There is a remarkable condition of affairs obtaining in Sydney, and the same applies to the other metropolitan centres of Australia. On turning up our directory for the current year it will be found on reference that the number of butchers for the city and suburbs is nearly 600. On the other hand, the number of those whose calling is given as that of greengrocer does not reach 300. Now, it is not to be denied that a goodly proportion of vegetables are sold by dealers whose address is not to be found under the latter heading. Nevertheless, it is still a significant fact that while many of the butchers' establishments possess quite an attractive and inviting appearance, on the contrary those devoted to the sale of greengrocery are represented by dingy-looking places, and by a collection of faded vegetables which seem always to be apologising for being on view at all. The show of meat which is to be found in our Australian capitals is certainly worthy of any city in the world, and if the display of vegetables were only equal to it, as it assuredly should be, there would be at least something on which we might congratulate ourselves.
Another fact which is equally to be deplored with this small display of vegetables seen throughout the city is the few varieties which are cultivated. In a former chapter attention was drawn to the nutritious properties and exquisite flavour of many vegetables which are easily grown, but which are most unaccountably passed over, and it will be remembered that the tomato was instanced in particular as having a desperate struggle for existence, and that it was years and years before it was finally received into favour. Similarly in the case of salad plants there is the same matter for complaint, and beyond the ordinary cabbage lettuce, celery, cucumbers, and radishes, there is nothing grown. And yet there ought to be inducement enough for many of our young men to devote themselves to such a healthy occupation as market gardening, with profit to themselves and with benefit to the community. The market gardens around Paris, although small, are cultivated to perfection. The French market gardeners, moreover, are, as a rule, a very prosperous class; they keep to themselves, and marry among themselves. On making inquiries from the leading seedsmen throughout Australia, and asking what varieties of salad plants are mostly in vogue, you find that the cabbage lettuce is almost the sole representative. And thus it is that in the very climate where the system calls for salads, so to speak, there is absolutely no attempt made to supply a crying want. A brief reference to a few of these salad plants will better illustrate the importance of their culture. Here, as with the different vegetables, I applied to headquarters for information, namely, to Mr. F. Turnen, of the Department of Agriculture, Sydney, who once more came to my assistance and courteously indicated the localities in which they are likely to do well. And it only seems fitting and appropriate here to remark that Australia's road to prosperity lies through her agriculture; the hydrocephalic growth visible in every colony is unnatural and needs rectification.

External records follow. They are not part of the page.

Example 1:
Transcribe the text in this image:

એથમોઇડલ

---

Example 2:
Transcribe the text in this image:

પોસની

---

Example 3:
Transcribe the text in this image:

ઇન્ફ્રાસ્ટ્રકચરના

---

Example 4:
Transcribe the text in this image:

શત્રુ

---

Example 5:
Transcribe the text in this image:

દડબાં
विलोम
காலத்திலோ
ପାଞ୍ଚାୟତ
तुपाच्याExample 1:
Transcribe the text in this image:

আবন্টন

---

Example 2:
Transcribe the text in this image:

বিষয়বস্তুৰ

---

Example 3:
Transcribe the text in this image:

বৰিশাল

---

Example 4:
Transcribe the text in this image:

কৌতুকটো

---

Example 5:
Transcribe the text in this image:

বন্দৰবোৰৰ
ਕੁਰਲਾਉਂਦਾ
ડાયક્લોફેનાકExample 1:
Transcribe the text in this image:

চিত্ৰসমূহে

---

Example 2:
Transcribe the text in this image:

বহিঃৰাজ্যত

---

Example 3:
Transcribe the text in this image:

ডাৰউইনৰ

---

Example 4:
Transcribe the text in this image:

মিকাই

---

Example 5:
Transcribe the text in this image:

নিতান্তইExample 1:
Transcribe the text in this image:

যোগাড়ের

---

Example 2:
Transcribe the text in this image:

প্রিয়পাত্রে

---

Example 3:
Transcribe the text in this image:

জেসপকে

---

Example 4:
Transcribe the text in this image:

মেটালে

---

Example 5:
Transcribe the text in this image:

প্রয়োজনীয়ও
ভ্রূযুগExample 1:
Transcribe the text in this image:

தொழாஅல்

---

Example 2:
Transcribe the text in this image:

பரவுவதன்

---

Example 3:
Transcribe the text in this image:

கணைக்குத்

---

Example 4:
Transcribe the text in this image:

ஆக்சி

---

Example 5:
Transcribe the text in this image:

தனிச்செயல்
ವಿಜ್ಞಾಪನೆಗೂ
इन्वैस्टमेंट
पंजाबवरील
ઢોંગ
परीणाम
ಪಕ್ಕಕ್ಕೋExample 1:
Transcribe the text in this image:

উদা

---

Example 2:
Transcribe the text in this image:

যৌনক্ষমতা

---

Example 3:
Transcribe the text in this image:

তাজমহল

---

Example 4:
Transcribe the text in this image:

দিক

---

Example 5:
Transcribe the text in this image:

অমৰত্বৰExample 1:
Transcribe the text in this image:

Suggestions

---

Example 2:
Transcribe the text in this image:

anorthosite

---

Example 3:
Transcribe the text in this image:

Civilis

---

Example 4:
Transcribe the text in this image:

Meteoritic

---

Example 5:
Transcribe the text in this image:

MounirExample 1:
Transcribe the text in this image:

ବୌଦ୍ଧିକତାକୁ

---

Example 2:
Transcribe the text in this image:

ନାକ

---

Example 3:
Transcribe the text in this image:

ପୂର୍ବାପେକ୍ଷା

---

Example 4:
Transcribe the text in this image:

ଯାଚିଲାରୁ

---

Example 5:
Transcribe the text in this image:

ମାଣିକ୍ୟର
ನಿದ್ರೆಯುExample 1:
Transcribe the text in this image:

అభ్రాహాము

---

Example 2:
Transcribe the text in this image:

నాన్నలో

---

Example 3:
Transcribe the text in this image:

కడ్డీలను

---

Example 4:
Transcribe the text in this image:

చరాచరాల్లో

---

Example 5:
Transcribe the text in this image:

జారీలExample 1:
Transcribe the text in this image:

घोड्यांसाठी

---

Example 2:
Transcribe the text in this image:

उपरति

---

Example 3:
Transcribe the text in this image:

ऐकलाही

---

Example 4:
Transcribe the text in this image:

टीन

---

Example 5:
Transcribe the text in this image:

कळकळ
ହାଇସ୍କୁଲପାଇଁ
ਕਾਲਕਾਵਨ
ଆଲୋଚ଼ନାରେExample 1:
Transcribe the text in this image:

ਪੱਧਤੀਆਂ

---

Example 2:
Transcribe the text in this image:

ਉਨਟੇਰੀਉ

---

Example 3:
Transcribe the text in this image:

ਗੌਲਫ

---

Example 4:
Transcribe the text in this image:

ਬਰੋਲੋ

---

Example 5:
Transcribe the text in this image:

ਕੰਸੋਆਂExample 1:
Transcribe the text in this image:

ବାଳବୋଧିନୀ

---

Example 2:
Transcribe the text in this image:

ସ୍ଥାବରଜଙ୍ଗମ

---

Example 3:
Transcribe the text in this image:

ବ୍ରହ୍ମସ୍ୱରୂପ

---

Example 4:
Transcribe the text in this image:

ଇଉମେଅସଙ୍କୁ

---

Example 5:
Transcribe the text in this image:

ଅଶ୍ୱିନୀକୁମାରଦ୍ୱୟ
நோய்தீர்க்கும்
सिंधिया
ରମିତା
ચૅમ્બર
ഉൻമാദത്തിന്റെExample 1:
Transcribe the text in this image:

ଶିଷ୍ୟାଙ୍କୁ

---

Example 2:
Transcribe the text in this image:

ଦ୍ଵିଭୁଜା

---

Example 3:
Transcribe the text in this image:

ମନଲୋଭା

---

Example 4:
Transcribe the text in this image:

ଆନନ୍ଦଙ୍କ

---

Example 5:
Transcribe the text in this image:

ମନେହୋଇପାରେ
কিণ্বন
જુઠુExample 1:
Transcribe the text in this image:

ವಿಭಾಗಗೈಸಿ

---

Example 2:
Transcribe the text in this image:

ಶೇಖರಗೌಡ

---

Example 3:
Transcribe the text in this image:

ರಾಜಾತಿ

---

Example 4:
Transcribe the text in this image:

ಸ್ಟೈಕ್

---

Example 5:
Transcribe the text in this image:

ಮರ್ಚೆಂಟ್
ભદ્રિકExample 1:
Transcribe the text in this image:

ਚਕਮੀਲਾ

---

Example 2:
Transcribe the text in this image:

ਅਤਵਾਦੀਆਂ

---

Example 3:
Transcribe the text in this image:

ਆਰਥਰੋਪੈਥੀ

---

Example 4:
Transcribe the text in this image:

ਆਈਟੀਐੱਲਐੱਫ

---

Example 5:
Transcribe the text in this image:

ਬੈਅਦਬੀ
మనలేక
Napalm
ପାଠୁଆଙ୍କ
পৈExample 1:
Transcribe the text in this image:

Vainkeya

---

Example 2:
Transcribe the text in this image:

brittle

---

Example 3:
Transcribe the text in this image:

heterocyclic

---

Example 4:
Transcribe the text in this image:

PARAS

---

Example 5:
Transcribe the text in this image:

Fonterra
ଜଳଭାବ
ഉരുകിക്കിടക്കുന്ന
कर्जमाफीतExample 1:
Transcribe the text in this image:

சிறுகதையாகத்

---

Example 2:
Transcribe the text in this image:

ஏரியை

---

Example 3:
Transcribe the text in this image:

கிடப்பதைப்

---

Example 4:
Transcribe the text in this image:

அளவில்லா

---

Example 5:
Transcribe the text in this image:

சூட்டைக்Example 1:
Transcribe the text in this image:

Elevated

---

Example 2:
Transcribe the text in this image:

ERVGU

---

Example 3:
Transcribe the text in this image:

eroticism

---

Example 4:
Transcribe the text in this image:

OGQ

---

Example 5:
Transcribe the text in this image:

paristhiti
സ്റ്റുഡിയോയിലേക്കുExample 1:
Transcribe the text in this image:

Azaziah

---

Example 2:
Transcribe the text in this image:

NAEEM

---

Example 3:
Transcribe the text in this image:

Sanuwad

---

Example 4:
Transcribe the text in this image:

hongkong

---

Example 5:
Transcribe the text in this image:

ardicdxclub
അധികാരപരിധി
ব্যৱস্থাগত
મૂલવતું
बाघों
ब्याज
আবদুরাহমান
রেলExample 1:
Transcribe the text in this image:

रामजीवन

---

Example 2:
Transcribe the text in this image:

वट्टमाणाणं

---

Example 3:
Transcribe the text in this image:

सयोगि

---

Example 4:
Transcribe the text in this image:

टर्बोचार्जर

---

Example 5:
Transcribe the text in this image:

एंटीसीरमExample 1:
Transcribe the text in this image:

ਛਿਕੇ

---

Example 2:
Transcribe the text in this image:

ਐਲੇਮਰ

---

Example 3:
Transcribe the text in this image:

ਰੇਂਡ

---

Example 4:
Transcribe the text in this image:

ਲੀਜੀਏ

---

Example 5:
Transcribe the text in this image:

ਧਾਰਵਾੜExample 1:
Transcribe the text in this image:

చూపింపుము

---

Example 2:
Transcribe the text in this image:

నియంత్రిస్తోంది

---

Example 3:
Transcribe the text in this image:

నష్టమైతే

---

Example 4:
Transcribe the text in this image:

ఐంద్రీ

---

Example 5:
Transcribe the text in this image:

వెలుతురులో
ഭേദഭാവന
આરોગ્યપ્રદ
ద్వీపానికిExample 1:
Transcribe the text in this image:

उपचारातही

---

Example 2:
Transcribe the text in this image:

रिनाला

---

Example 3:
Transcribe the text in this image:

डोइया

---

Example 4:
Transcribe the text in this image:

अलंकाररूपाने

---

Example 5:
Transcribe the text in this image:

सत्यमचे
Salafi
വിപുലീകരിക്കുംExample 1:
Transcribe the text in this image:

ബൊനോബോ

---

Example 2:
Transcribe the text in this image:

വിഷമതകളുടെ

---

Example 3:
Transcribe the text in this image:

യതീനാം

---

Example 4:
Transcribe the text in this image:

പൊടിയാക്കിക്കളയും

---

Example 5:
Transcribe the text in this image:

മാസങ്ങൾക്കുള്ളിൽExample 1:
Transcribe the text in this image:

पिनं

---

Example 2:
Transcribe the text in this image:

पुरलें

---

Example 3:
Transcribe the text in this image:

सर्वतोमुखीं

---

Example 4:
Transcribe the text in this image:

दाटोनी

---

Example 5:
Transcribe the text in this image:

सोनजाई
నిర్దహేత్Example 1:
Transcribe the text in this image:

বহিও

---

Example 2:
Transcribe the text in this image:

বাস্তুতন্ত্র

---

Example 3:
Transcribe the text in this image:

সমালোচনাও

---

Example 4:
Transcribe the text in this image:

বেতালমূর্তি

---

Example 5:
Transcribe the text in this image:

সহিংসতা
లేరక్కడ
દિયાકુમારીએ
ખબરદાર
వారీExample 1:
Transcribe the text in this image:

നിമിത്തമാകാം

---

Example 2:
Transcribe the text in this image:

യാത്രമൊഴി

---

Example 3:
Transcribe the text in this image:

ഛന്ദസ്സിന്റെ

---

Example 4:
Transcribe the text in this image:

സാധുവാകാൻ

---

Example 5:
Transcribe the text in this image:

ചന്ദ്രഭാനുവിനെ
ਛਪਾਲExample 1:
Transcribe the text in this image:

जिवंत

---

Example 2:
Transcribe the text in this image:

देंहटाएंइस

Of this there are two varieties, the ordinary cabbage lettuce and the cos, so named from the Island of Cos in the AEgean Sea, which is also known as the upright, or smooth-leaved lettuce. Although this latter is to be obtained, yet in nine cases out of ten only the cabbage lettuce is procurable. But, as a matter of fact, the upright or smooth-leaved cos lettuce is of a more delicate flavour, and when grown properly by having the leaves loosely tied together at the top about ten days before cutting, it is more crisp and juicy, and better adapted for saladings. In the old country, too, the cos variety, with its long leaves, is common enough, and is there preferred to the cabbage lettuce. It is to be regretted, therefore, that we see so little of it.